UGI Utilities denies allegations that its actions and policies led to a fatal natural-gas explosion last year that leveled a Manor Township home.
However, UGI isn’t sharing much of its response to the complaint alleging negligence leading to the blast that killed 54-year-old UGI employee Richard Bouder on July 2, 2017, after reports of a gas leak at 206 Springdale Lane.
Three other workers — two from UGI and one from the Lancaster Area Sewer Authority — were injured. The house was destroyed and four nearby homes were damaged, including two that were condemned.
The Pennsylvania Public Utility Commission’s Bureau of Investigation and Enforcement filed a civil complaint on Oct. 4 that said actions taken by UGI employees at the scene were “not prioritized to protect life and property and eliminate hazards.”
The complaint alleges that UGI’s procedures at the time of the explosion “were deficient, especially in recognizing and managing an underground blowing gas situation.”
PUC asked for more than $2 million in penalties.
Joseph Swope, UGI’s manager of media relations and special projects in Reading, said in an email Saturday that the company does not plan to share the document with the public.
“Our answer is filed with the PUC,” he said. “We do not distribute it to other sources.”
The response, published Monday on the PUC website, is heavily redacted, with more than 11 of 22 pages blacked out.
In the document, UGI “denies the allegations” on all 19 violations listed by the PUC, and it denies the bureau “is entitled to any of the relief sought, or any other relief.”
UGI further stated the bureau is “utilizing a complaint proceeding to modify and/or revise the minimum pipeline safety standards” in “an improper attempt to create and apply new regulations or regulatory interpretations.”

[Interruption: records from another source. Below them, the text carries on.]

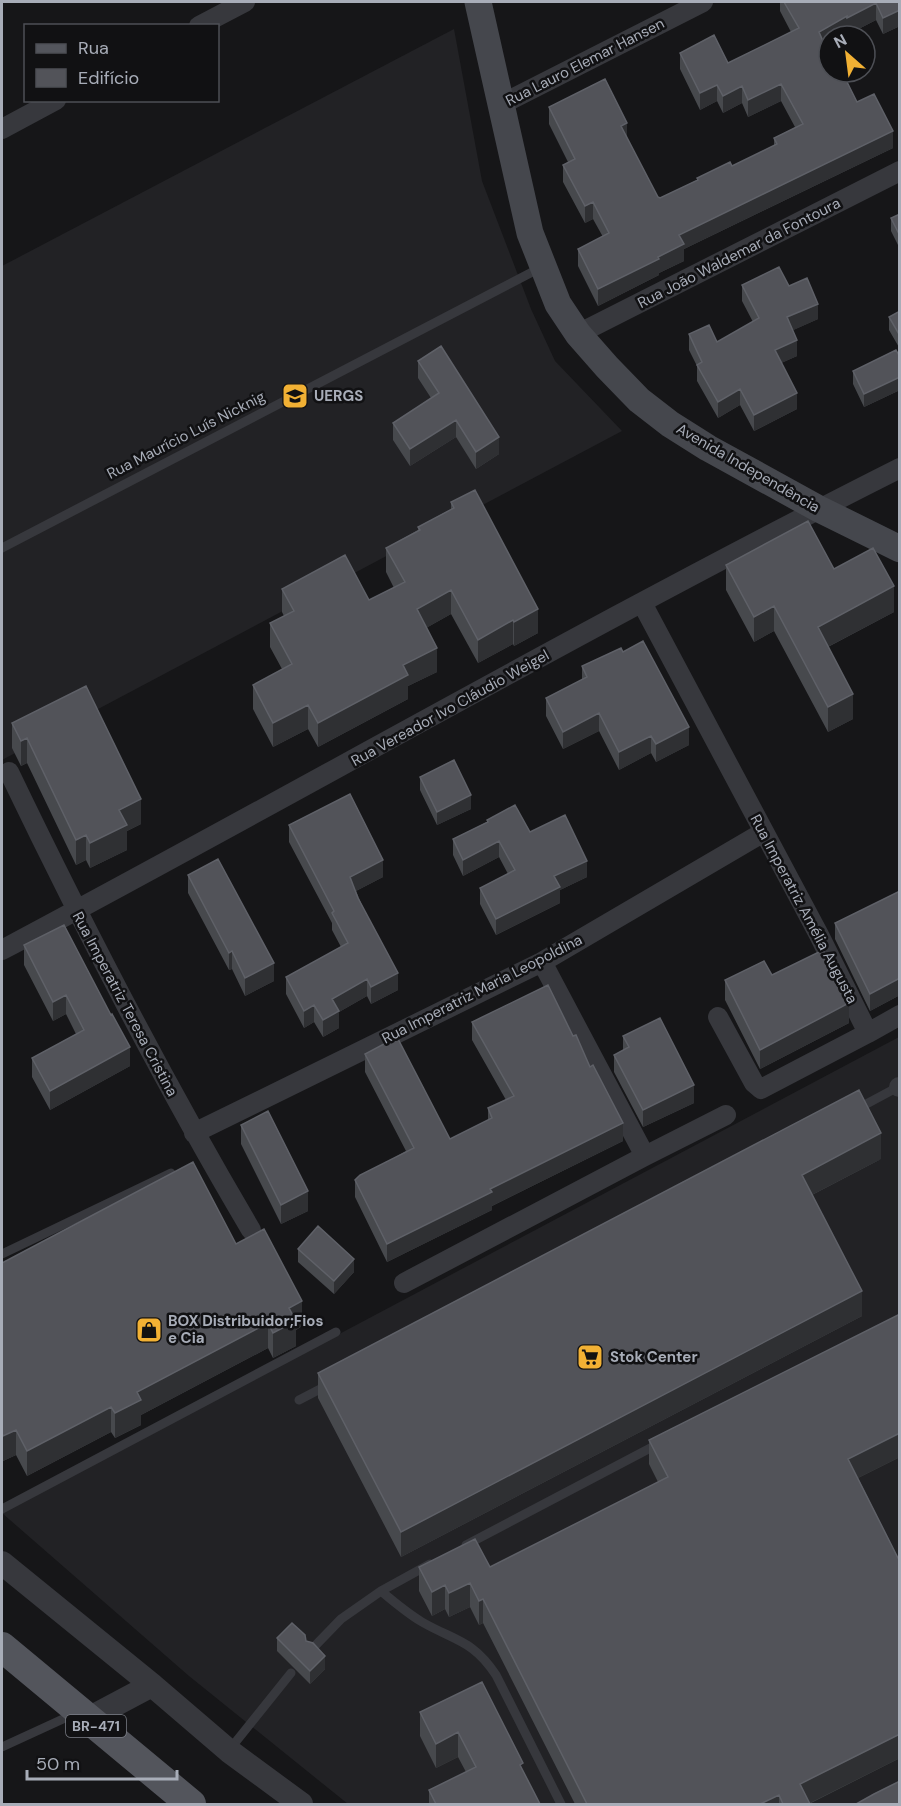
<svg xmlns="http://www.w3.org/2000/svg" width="901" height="1806" viewBox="0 0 901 1806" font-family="'DM Sans',sans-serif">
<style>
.built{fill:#222225}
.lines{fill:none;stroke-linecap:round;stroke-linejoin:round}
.service{stroke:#37383d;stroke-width:9}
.minor{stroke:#37383d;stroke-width:20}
.tertiary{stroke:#37383d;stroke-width:24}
.secondary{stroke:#45474d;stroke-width:27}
.primary{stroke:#53555c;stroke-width:30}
.wall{fill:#47494d}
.shaded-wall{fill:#2f3033}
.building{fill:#525359;stroke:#5f6168;stroke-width:1.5}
.labels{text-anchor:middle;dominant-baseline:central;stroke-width:5;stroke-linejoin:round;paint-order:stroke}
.shield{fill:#111113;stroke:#7b7e86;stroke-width:1.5}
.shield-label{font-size:14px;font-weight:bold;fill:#a8adb8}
.street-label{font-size:15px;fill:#a8adb8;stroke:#111113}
.poi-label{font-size:15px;font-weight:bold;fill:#a8adb8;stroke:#111113;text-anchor:start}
</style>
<rect width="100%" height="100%" fill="#161618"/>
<path class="built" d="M454,29L482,181L531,309L555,361L622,431L2,760V266Z
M899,1037L900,1793L879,1804H348L189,1676L2,1513Z"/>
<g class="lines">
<path class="service" d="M2,548L540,268
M857,1109L900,1086
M2,1254L171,1173
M299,1400L328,1385
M2,1509L336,1332
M466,1545L658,1444
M381,1591C394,1602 407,1613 422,1622C455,1641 473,1640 496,1675L561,1804
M311,1650L341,1619L381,1591L430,1564
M2,1747L76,1713
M230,1749L291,1673"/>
<path class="minor" d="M199,26L245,2
M500,105L703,2
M2,129L56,100
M578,334L900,171
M642,603L819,935L868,1033L761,1089L754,1083L718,1017
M9,772C84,928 163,1081 251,1230
M2,950C301,791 596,621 900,468
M542,962L645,1156
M868,1033L900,1015
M899,1087H900
M194,1133L542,962L764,832
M404,1283L645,1156L726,1115"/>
<path class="tertiary" d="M2,1563L152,1685L229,1751L301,1804
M88,1719L152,1685"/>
<path class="secondary" d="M478,2L530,233L558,304L578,334L607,367L639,400L670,424L708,448L819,509L900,549"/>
<path class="primary" d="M2,1647L191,1804"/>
</g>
<path class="wall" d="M780,2H900V26L883,34L876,20L847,35V33L829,36V43L825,45L829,72L857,102L893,148L684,249V261L659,273V275L598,306L578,266V249L603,237L593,219L585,223L563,182V165L568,162L549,124V107L627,138L658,197L660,198L697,180V178L732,166L774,146V138L795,127L781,101L748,117L742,103L723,113L717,101L700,110L680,69V53L728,63L791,32L780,11Z
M900,214V249L891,231V218Z
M742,285L789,286L818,319L793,330L797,356L781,363L797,409L754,431L740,405L718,418L697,381V366L689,350V334L717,342L753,322L742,301Z
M900,311V349L889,330V317Z
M900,357V390L864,407L853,384V371Z
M418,361L499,454L476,469L456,437L410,466L393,440V423L431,398L418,378Z
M451,502L538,633L514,646L513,644L478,663L451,614L426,628L437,672L408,686V699L318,747L308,729L273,747L253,709V685L282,669L270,647V623L284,616L282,612V589L369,600L394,588L386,572V548L418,530V527L451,509Z
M726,565L834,569L894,612L828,647L853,719L828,732L774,631L754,642L726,590Z
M623,652L689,745L656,762L651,753L619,770L599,731L563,749L546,716V698L582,680V666Z
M12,723L141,824L127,831V850L90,868L86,860L76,865L27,763L21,766L12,748Z
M420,777L471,809L437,825L420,790Z
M487,820L530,832L587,877L560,890V903L496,935L480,904V888L508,874L499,857L463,876L453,855V839L487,822Z
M289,825L383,877L356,891L398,990L371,1004L367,996L339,1012V1028L323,1037L314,1022L304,1028L286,994V977L341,947L332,930V923L289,842Z
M188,875L274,981L245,996L232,969L229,970L188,893Z
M900,891V995L870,1011L835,939V923Z
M24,945L130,1066L50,1110L32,1077V1058L76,1034L66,1014L53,1021L24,965Z
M772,975L849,1023L760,1069L725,1000V980Z
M472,1022L623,1141L492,1206V1210L387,1262L355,1197V1180L406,1151L365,1072V1054L450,1139L488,1120V1108L506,1100L472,1040Z
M623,1036L694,1103L643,1127L614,1072V1055L623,1050Z
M241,1125L308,1211L281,1224L241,1144Z
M881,1159L812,1195L862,1316L401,1557L318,1398V1373Z
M236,1244L302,1326L296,1330V1346L273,1358L268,1348L141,1415V1425L115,1438L111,1432L27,1476L16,1455L3,1461L2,1458V1263Z
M298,1249L354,1272L334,1294L298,1262Z
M900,1314V1457L858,1478L898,1558L900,1557V1758L809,1804H810H575L483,1623L479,1625L470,1607L449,1617L445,1609L432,1616L419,1591V1567H490L658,1482L649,1464V1440Z
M277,1638L306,1641L325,1669L310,1684L277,1651Z
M482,1682L523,1771L540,1804H429V1790L466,1772L458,1757L436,1768L420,1736V1712Z"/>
<path class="shaded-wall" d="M876,3V20L847,35V18Z
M900,10V26L883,34V18Z
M847,16V33L842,36H829V43L819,49V32Z
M781,84V101L748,117V100Z
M717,85V101L700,110V93Z
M742,86V103L723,113V96Z
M627,123V140L621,126Z
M893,131V148L684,249V261L659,273V275L598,306V289L658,257L679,235Z
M593,202V219L585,223V206Z
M818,304V319L787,333V317Z
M797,340V356L775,366V350Z
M900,377V390L864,407V394Z
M740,389V405L718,418V402Z
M797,393V409L754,431V415Z
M456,420V437L410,466V449Z
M499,437V454L476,469V452Z
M894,586V612L818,652V627Z
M451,590V614L417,633V609Z
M774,606V631L754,642V617Z
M538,609V633L514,646V622Z
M513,620V644L478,663V640Z
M437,648V672L408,686V699L318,747V723L403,665Z
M853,694V719L828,732V707Z
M308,705V729L273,747V723Z
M599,713V731L563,749V732Z
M689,727V745L656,762V744Z
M651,736V753L619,770V752Z
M27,738V763L21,766V741Z
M471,795V809L437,825V812Z
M141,799V824L127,831V850L90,868V843L119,810Z
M86,835V860L76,865V840Z
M499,841V857L463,876V860Z
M383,860V877L350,894V877Z
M587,861V877L560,890V903L496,935V919L554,876Z
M232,951V969L229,970V953Z
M274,963V981L245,996V978Z
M398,973V990L371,1004V987Z
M900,978V995L870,1011V994Z
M367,979V996L339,1012V1028L323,1037V1020L332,999Z
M66,995V1014L53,1021V1002Z
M849,1003V1023L760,1069V1050Z
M314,1005V1022L304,1028V1011Z
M130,1047V1066L50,1110V1091Z
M694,1085V1103L643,1127V1110Z
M623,1123V1141L492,1206V1210L387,1262V1244L490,1189Z
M881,1133V1159L802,1200V1175Z
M308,1191V1211L281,1224V1205Z
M354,1259V1272L334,1294V1281Z
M862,1291V1316L401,1557V1532Z
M302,1301V1326L296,1330V1346L273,1358V1333L289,1308Z
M268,1323V1348L141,1415V1425L115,1438V1413L137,1392Z
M111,1407V1432L27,1476V1451Z
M16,1430V1455L3,1461V1436Z
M900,1433V1457L848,1483V1459Z
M470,1583V1607L449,1617V1593Z
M445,1585V1609L432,1616V1592Z
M483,1599V1623L479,1625V1601Z
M325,1656V1669L310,1684V1671Z
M458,1732V1757L436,1768V1744Z
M900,1734V1758L808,1804L800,1784Z
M779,1795V1804H760Z"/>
<path class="building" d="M784,2H900V10L883,18L876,3L847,18V16L819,32L829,55V72H842L857,102L874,94L893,131L679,235L684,244L658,257L659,259L598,289L578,249L609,233L593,202L585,206L563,165L575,159L549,107L605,79L627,123L621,126L658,197L660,198L698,180L697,178L730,162L732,166L777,144L774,138L803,124L781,84L748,100L742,86L723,96L717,85L700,93L680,53L714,35L728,63L799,28Z
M900,214V236L891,218Z
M779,267L789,286L807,278L818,304L787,317L797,340L775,350L797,393L754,415L740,389L718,402L697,365L702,362L689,334L709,325L717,342L759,318L742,285Z
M900,311V336L889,317Z
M441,346L499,437L476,452L456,420L410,449L393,423L439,393L418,361Z
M896,350L900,357V377L864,394L853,371Z
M475,490L538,609L514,622L513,620L478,640L451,590L417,609L437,648L403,665L408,675L318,723L308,705L273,723L253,685L292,664L270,623L294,611L282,589L345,555L369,600L405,582L386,548L420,530L418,527L454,508L451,502Z
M808,521L834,569L873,548L894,586L818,627L853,694L828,707L774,606L754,617L726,565Z
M643,641L689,727L656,744L651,736L619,752L599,713L563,732L546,698L587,677L582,666L621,648L623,652Z
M86,686L141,799L119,810L127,825L90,843L86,835L76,840L27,738L21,741L12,723Z
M454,760L471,795L437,812L420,777Z
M350,794L383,860L350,877L358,898L398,973L371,987L367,979L332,999L339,1011L323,1020L314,1005L304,1011L286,977L348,943L332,913L334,911L289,825Z
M515,805L530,832L565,815L587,861L554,876L560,887L496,919L480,888L515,870L499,841L463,860L453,839L488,822L487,820Z
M218,859L274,963L245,978L232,951L229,953L188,875Z
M900,891V978L870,994L835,923Z
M64,925L111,1015L112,1014L130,1047L50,1091L32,1058L84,1030L66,995L53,1002L24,945Z
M823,950L849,1003L760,1050L725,980L764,961L772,975Z
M548,985L573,1036L576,1035L590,1067L593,1065L623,1123L490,1189L492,1192L387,1244L355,1180L360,1175L414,1148L365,1054L397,1037L450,1139L492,1118L488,1108L514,1096L472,1022Z
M660,1018L694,1085L643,1110L614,1055L629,1047L623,1036Z
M859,1090L881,1133L802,1175L862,1291L401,1532L318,1373Z
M268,1111L308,1191L281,1205L241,1125Z
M193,1162L236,1244L264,1229L302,1301L289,1308L296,1321L273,1333L268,1323L137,1392L141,1400L115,1413L111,1407L27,1451L16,1430L3,1436L2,1433V1263Z
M318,1226L354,1259L334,1281L298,1249Z
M900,1314V1433L848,1459L898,1558L900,1557V1734L800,1784L810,1804H783L779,1795L760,1804H587L483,1599L479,1601L470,1583L449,1593L445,1585L432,1592L419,1567L475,1539L490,1567L668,1477L649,1440Z
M292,1623L305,1635L306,1641L313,1643L325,1656L310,1671L277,1638Z
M482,1682L523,1763L520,1765L540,1804H436L429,1790L476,1767L458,1732L436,1744L420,1712Z
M900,1781V1804H856L874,1794Z"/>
<defs>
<g id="university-square" transform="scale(1.35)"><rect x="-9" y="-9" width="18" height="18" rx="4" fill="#f2b134" stroke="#111113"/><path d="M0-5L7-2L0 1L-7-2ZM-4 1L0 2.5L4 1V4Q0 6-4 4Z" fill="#111"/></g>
<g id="shop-square" transform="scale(1.35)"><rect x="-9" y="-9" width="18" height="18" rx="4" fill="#f2b134" stroke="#111113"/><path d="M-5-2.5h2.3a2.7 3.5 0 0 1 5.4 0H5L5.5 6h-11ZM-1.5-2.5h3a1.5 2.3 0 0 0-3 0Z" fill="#111"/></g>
<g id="supermarket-square" transform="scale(1.35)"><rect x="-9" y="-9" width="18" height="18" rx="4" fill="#f2b134" stroke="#111113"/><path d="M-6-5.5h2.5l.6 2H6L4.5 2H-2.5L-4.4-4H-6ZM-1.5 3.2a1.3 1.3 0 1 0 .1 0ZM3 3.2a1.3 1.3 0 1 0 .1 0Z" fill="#111"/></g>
</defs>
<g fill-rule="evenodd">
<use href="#university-square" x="295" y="396"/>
<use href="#shop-square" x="149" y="1330"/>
<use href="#supermarket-square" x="590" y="1357"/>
</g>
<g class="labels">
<rect class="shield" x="66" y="1715" width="60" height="22" rx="4.5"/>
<g class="shield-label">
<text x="96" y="1726">BR-471</text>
</g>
<g class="street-label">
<text transform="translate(585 62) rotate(-27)">Rua Lauro Elemar Hansen</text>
<text transform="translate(739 253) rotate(-27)">Rua João Waldemar da Fontoura</text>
<text transform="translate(186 435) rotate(-27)">Rua Maurício Luís Nicknig</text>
<text transform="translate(748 468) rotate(30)">Avenida Independência</text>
<text transform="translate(450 708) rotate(-29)">Rua Vereador Ivo Cláudio Weigel</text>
<text transform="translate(804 909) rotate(62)">Rua Imperatriz Amélia Augusta</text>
<text transform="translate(482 989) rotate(-27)">Rua Imperatriz Maria Leopoldina</text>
<text transform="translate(125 1004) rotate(62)">Rua Imperatriz Teresa Cristina</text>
</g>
<g class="poi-label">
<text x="314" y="396">UERGS</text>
<text x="168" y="1321">BOX Distribuidor;Fios<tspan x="168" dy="17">e Cia</tspan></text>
<text x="610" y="1357">Stok Center</text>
</g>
</g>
<rect width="901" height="1806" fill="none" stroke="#a8adb8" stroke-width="6"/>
<rect x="24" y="24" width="195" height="78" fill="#111113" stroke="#4d4f55" stroke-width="1.5"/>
<rect x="36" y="44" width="30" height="9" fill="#53555c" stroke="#4d4f55" stroke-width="1.5"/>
<text x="78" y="54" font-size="18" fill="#a8adb8">Rua</text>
<rect x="36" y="69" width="30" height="18" fill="#525359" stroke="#4d4f55" stroke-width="1.5"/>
<text x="78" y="84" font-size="18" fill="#a8adb8">Edifício</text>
<g transform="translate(847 54) rotate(332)"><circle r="28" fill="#111113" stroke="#4d4f55" stroke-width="1.5"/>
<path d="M0-4.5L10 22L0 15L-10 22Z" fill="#f2b134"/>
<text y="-9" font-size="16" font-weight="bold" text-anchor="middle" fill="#a8adb8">N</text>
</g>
<path d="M27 1770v9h150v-9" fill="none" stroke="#a8adb8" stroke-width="3"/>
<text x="36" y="1770" font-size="18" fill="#a8adb8" stroke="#111113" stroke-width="4.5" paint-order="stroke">50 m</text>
</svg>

The National Transportation Safety Board said in a report in June that the blast may have been caused by the improper installation of a PermaLock mechanical tapping tee in 1998.
The safety board’s investigation is ongoing.
“Since the NTSB has placed restrictions on information that UGI may release at this time due to the NTSB’s pending investigation,” PUC press secretary Nils Hagen-Frederiksen said in an email Sunday, UGI’s answer “will be largely confidential.”
PUC, which is empowered by the state to review and enforce regulations governing pipeline safety and to impose civil penalties for violations, says readings outside the home were more than 20 times UGI’s threshold for a hazardous leak.
The complaint lists 19 violations in UGI’s handling of the situation, and spells out more than a dozen corrective actions.
The commission has asked for penalties totaling $2,090,022 — the maximum allowed by law.